Echo the items below, beginning with their first line and stopping after the line that contains "Reading left to right, transcribe". Leave out the pictures.

─── RECORDS SHOWN

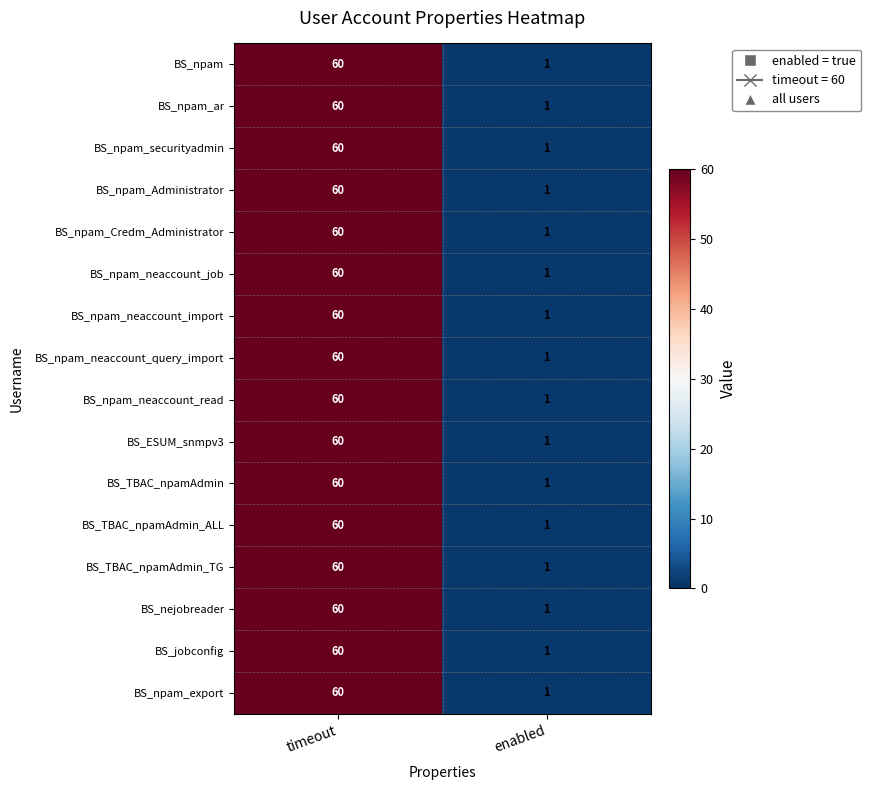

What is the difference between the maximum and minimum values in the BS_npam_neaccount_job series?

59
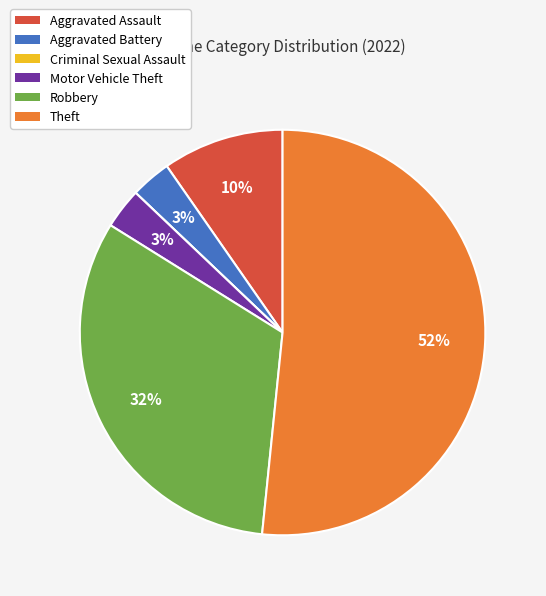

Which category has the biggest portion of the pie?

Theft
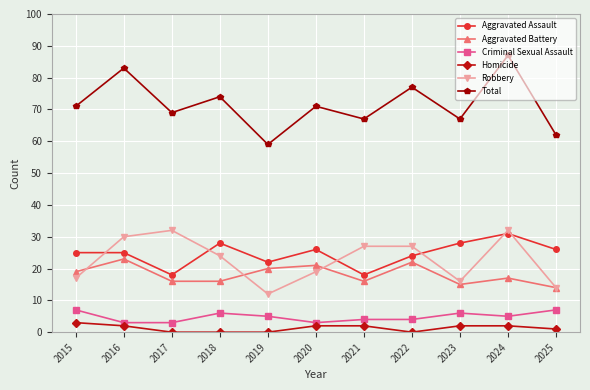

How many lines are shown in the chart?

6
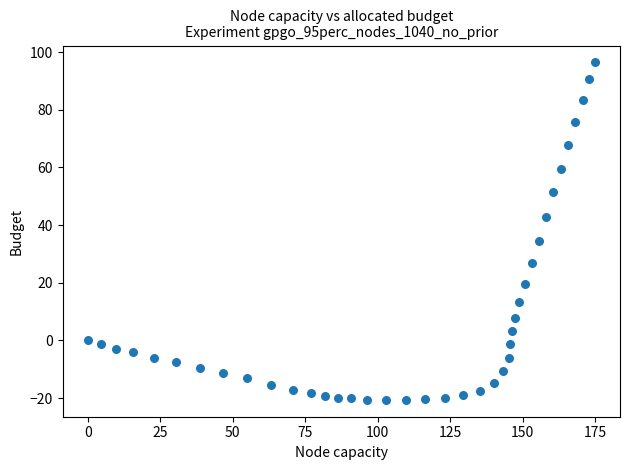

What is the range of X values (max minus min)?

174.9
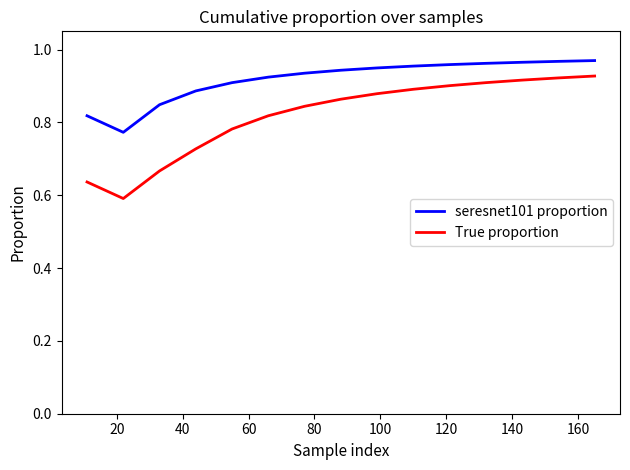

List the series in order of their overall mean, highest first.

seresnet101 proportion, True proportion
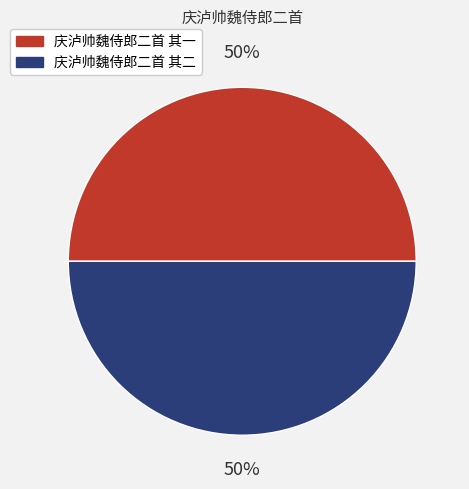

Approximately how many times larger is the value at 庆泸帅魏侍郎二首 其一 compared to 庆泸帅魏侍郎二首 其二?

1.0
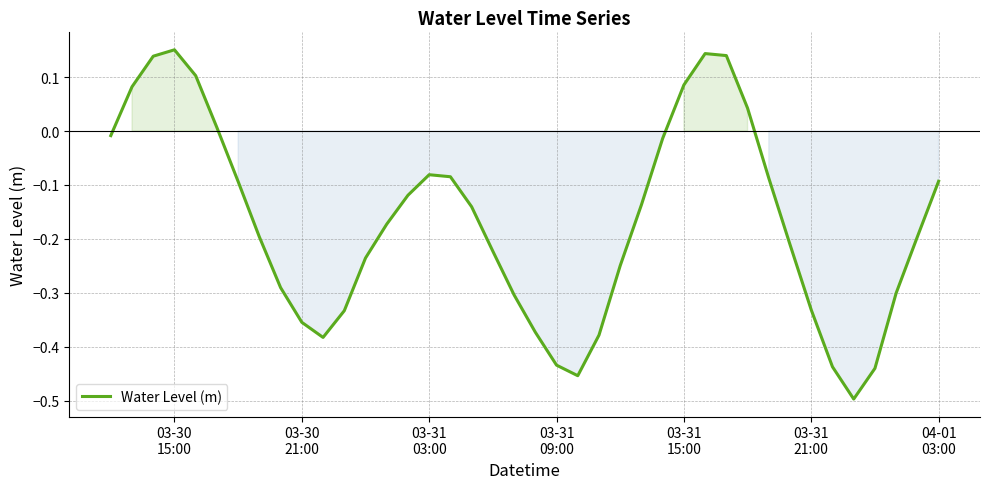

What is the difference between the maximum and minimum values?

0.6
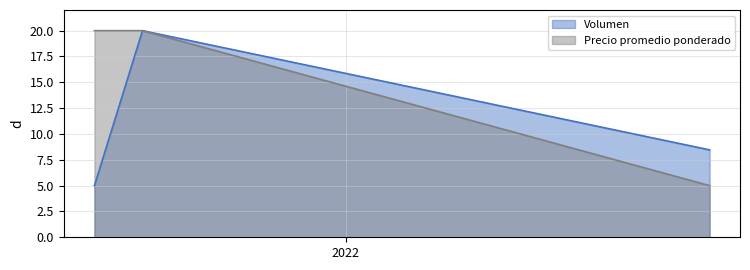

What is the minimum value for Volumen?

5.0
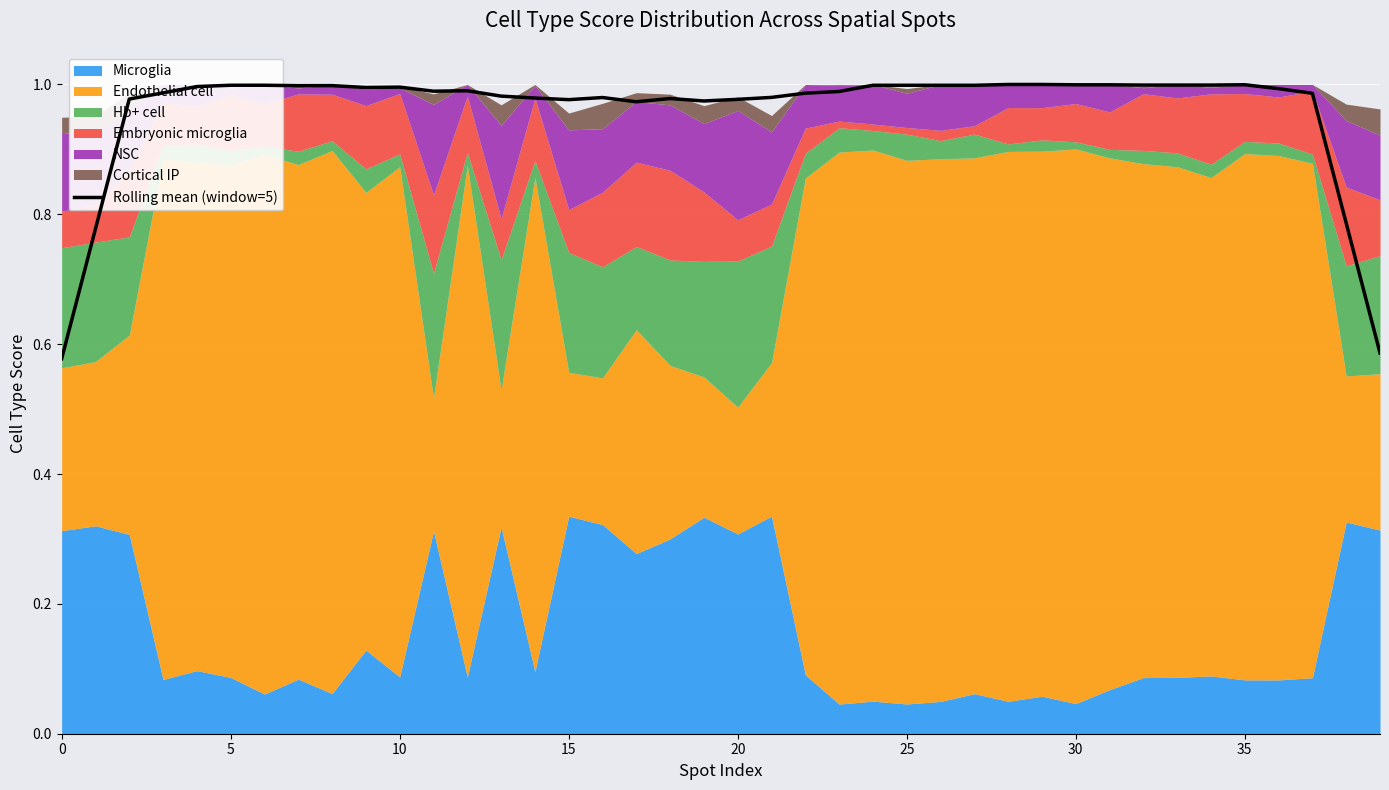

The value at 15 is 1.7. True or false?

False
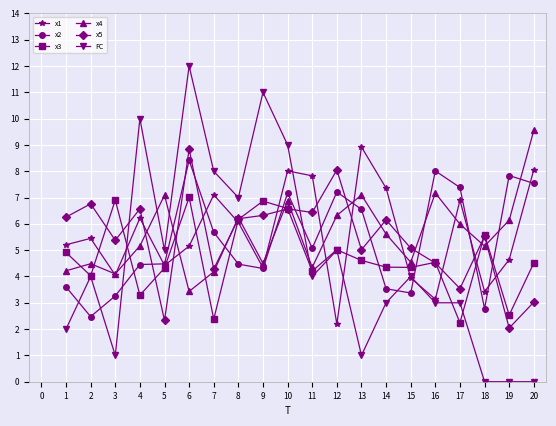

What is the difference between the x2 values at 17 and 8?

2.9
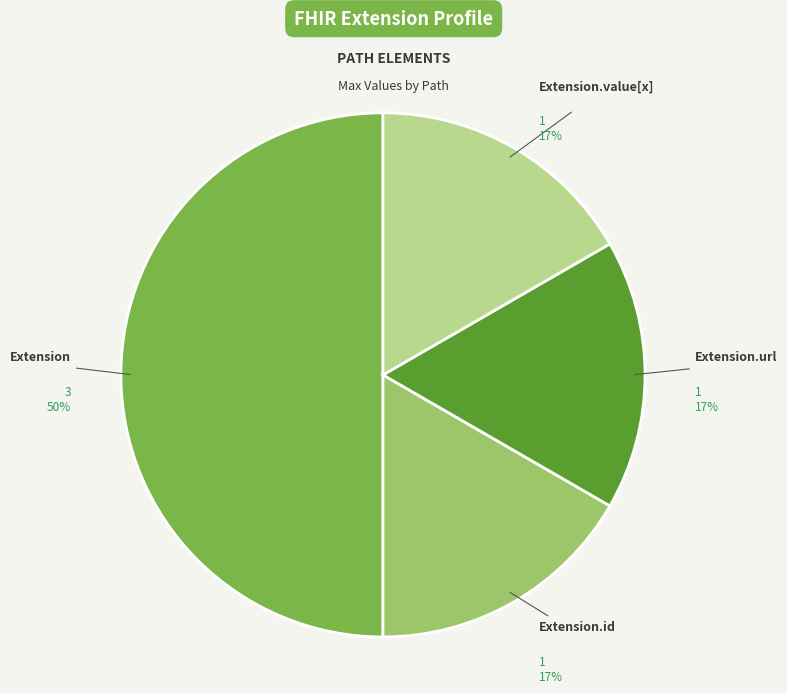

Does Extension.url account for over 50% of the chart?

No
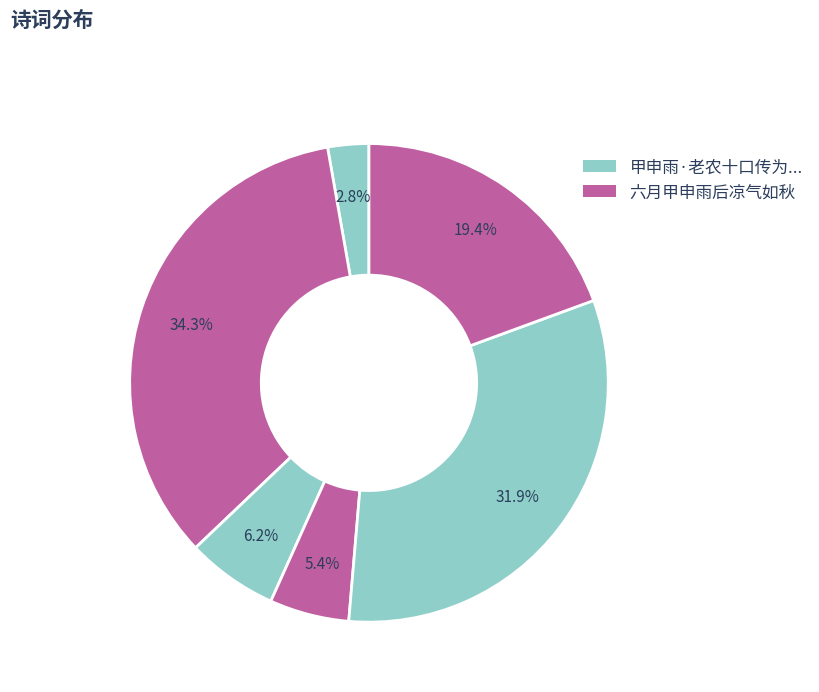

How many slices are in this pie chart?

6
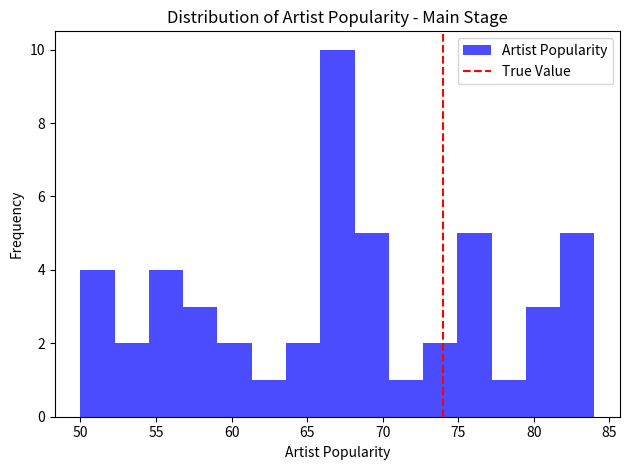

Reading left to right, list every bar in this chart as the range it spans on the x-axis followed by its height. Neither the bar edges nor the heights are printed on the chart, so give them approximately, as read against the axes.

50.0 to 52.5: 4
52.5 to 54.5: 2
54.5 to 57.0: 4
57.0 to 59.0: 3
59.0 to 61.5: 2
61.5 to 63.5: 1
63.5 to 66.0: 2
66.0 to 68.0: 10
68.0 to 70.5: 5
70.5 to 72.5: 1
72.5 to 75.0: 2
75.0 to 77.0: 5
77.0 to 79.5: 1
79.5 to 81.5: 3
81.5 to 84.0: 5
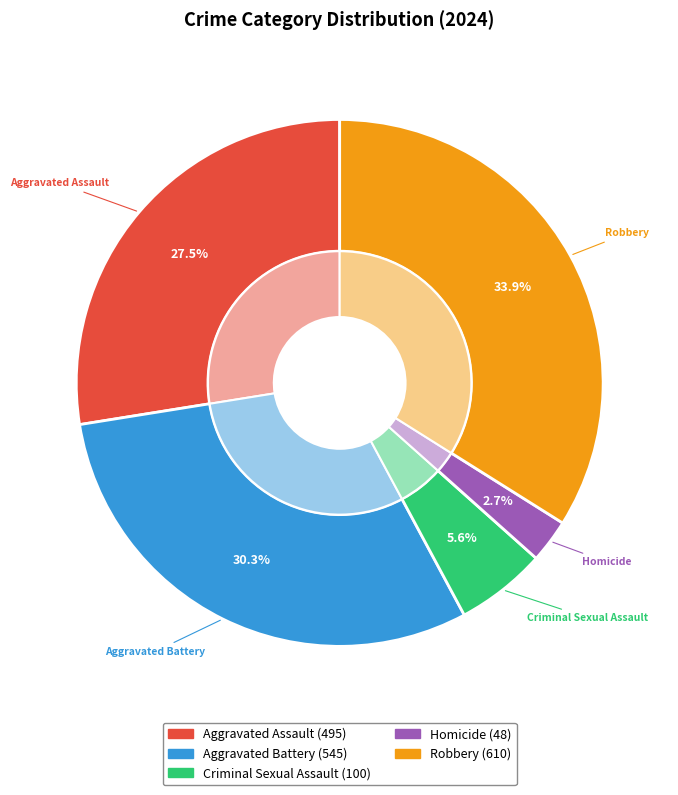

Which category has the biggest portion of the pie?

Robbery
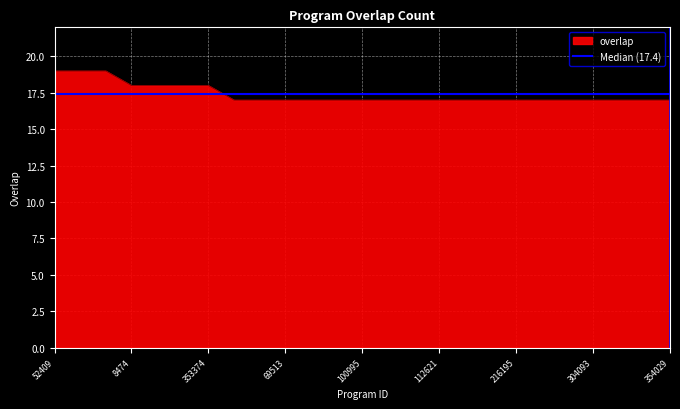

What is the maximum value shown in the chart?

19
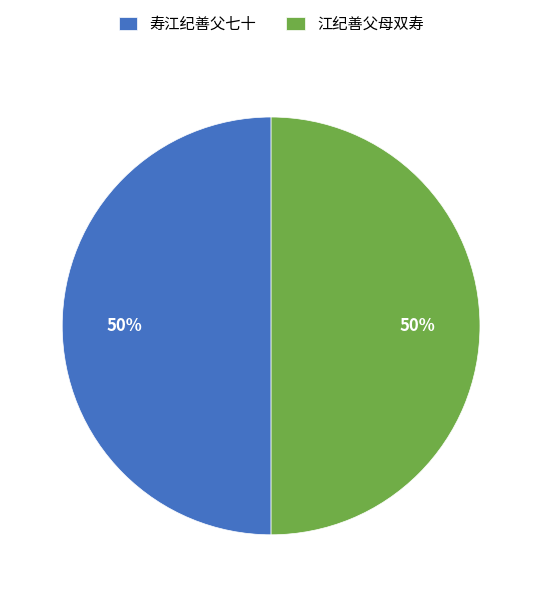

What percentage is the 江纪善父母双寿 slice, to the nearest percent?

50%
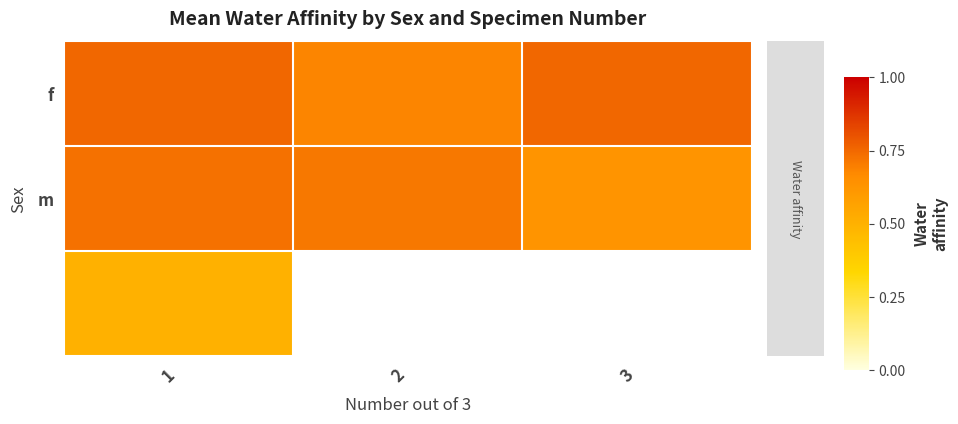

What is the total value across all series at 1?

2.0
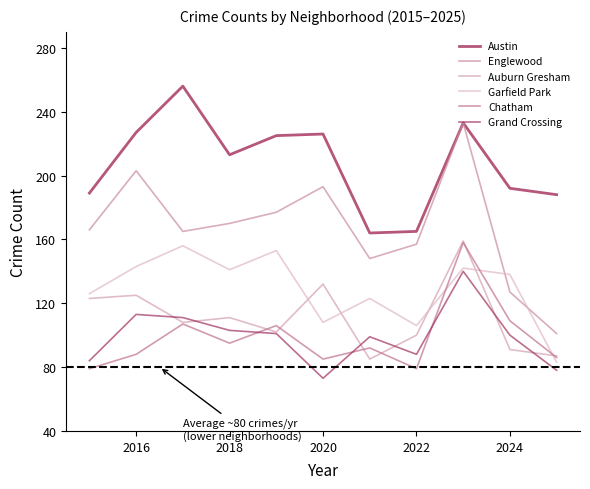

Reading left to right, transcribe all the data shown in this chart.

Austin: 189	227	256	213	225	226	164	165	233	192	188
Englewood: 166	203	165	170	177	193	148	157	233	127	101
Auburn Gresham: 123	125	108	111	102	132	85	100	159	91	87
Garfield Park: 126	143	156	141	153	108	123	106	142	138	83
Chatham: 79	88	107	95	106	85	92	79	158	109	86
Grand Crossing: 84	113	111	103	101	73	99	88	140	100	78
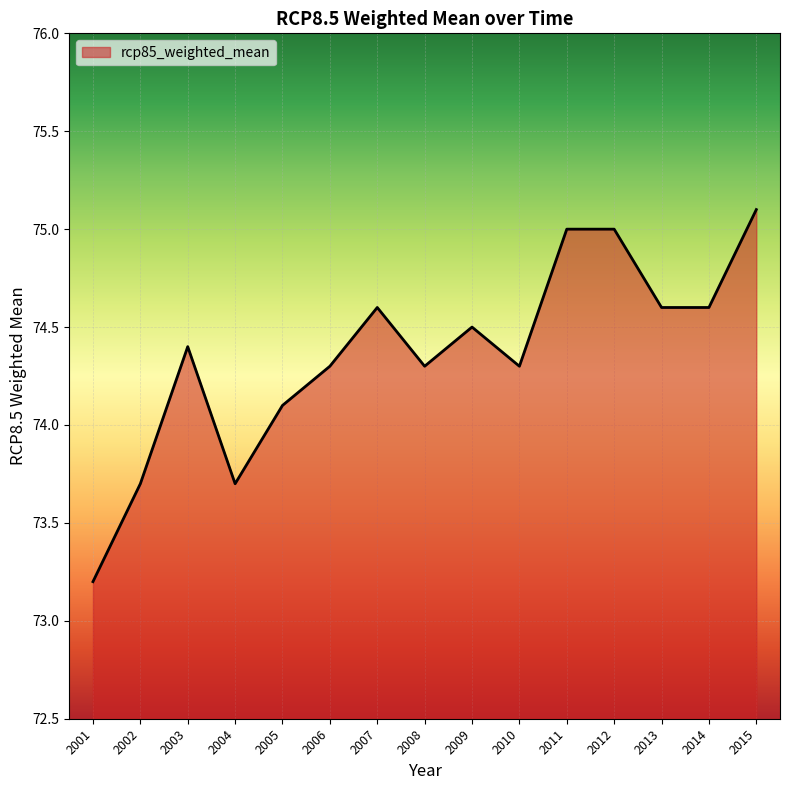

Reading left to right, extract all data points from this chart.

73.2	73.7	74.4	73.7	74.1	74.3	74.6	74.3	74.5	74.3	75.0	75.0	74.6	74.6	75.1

──────

## [SOLUTION BELOW]
What is the difference between the maximum and minimum values in the BS_npam_neaccount_job series?

59

Which category has the biggest portion of the pie?

Theft

How many lines are shown in the chart?

6

What is the range of X values (max minus min)?

174.9

List the series in order of their overall mean, highest first.

seresnet101 proportion, True proportion

Approximately how many times larger is the value at 庆泸帅魏侍郎二首 其一 compared to 庆泸帅魏侍郎二首 其二?

1.0

What is the difference between the maximum and minimum values?

0.6

What is the minimum value for Volumen?

5.0

The value at 15 is 1.7. True or false?

False

What is the difference between the x2 values at 17 and 8?

2.9

Does Extension.url account for over 50% of the chart?

No

How many slices are in this pie chart?

6

Reading left to right, list every bar in this chart as the range it spans on the x-axis followed by its height. Neither the bar edges nor the heights are printed on the chart, so give them approximately, as read against the axes.

50.0 to 52.5: 4
52.5 to 54.5: 2
54.5 to 57.0: 4
57.0 to 59.0: 3
59.0 to 61.5: 2
61.5 to 63.5: 1
63.5 to 66.0: 2
66.0 to 68.0: 10
68.0 to 70.5: 5
70.5 to 72.5: 1
72.5 to 75.0: 2
75.0 to 77.0: 5
77.0 to 79.5: 1
79.5 to 81.5: 3
81.5 to 84.0: 5

Which category has the biggest portion of the pie?

Robbery

What is the maximum value shown in the chart?

19

What percentage is the 江纪善父母双寿 slice, to the nearest percent?

50%

What is the total value across all series at 1?

2.0

Reading left to right, transcribe all the data shown in this chart.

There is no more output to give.